Adding roads to that land requires a lot of paperwork, Gray said. The logging roads are closed after their use. When it sells timber, the Forest Service is required to meet requirements of the National Environmental Policy Act. The public doesn't always understand how much work goes into it, Gray said.

"Before we do anything on the ground, we spend a lot of time at the front on the NEPA process - time and money," he said.

There are projects that push through smoothly, however. Some call them "white hat" projects. At the Forest Service, Gray and Ritschard go with "green hat" instead. Gray plans to work on one this summer: the closure of former mines for safety purposes.

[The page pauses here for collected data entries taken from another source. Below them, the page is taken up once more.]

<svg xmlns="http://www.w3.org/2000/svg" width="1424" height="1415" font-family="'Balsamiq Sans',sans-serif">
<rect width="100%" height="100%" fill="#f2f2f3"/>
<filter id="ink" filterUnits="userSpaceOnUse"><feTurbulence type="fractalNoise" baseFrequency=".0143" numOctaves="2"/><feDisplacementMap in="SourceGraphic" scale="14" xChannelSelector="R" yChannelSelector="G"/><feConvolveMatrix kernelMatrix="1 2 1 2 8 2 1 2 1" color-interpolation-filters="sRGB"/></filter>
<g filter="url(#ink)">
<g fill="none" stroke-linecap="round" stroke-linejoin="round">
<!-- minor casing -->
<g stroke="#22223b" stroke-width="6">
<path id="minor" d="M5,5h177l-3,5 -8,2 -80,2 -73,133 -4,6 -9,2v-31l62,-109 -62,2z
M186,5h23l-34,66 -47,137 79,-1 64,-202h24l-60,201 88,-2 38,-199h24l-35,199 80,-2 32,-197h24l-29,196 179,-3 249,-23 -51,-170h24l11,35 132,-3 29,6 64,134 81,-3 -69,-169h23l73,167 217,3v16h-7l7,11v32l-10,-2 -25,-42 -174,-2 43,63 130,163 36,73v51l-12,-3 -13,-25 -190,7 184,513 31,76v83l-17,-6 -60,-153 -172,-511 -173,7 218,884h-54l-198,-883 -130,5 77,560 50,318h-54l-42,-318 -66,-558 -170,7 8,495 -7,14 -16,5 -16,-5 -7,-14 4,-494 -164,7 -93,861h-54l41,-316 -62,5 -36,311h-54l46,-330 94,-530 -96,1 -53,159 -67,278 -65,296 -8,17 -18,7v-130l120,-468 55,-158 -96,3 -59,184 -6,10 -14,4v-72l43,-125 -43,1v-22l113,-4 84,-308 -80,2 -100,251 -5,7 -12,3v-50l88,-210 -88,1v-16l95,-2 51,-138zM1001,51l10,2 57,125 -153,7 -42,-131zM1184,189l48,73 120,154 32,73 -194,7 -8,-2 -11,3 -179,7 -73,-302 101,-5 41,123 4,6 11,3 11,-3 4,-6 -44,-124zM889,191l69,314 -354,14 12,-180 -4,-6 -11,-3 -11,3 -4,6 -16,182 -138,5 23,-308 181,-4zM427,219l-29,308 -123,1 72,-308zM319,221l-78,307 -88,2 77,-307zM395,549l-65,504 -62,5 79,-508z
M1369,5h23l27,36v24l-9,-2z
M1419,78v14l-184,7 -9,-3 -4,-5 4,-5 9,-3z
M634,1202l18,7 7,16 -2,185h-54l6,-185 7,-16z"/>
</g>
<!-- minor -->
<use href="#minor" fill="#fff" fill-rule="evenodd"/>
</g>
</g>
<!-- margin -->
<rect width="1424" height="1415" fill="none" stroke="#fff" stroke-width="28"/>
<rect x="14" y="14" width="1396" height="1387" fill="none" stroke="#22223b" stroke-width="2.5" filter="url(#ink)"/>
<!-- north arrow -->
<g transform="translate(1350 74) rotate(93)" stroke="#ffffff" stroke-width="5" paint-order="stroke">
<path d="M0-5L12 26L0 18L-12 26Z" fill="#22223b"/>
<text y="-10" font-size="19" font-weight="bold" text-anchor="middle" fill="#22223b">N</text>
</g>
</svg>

"It's way more than 'feel good,'" Ritschard said. "It's good all around."

Gray loves his job, partly because it allows him to work in the field. He's rarely in the office from June to about November. He also enjoys working with contractors and his colleagues.

Gray has a wealth of knowledge, Hill said. She was forest engineer in Routt - her first Forest Service job. Gary taught her a great deal, said Hill, who now works in South Dakota. He's an avid bow hunter and skier.

He's also a dependable fellow who's fairly set in his ways, Hill said.

"The drafting tables in the engineering room were right outside my office," she said. "I could usually set my clock by looking out and seeing Gary perched on one of the drafting chairs with his lunch cooler and his newspaper."

Ritschard said he earned the Engineering Technician of the Year honor.

"He has done all these various duties with exemplary skill, knowledge and personal relationships," Ritschard said. "He deserved the award. He indeed did."

Gray said he was surprised to receive the Engineering Technician of the Year award. His colleagues deserve much of the credit, he said. Everything at the Forest Service is a team effort, particularly because the agency faces frequent budget and staff shortages, Gary said.

But Gray really just likes working in the woods - and working hard.

"I said, 'Why me?'" he said with a grin. "I'm just doing my job."